> What you will do
The data below should be retyped exactly, with the pictures left out.

Data segment below:

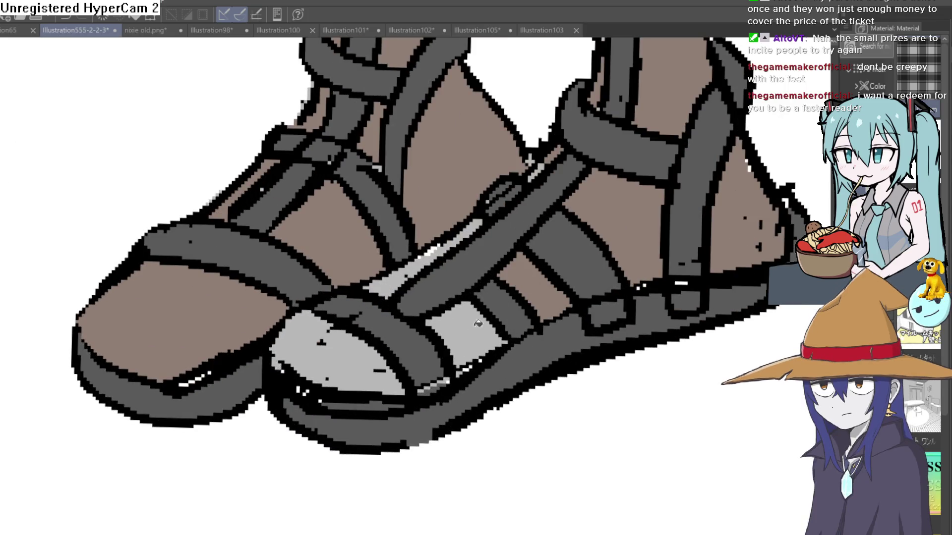
{"action": "left_click", "coordinate": [466, 332]}
{"action": "left_click", "coordinate": [419, 265]}
{"action": "left_click", "coordinate": [437, 247]}
{"action": "left_click", "coordinate": [367, 350]}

End of Data segment.

> Output of the task
{"action": "left_click", "coordinate": [466, 332]}
{"action": "left_click", "coordinate": [419, 265]}
{"action": "left_click", "coordinate": [437, 247]}
{"action": "left_click", "coordinate": [367, 350]}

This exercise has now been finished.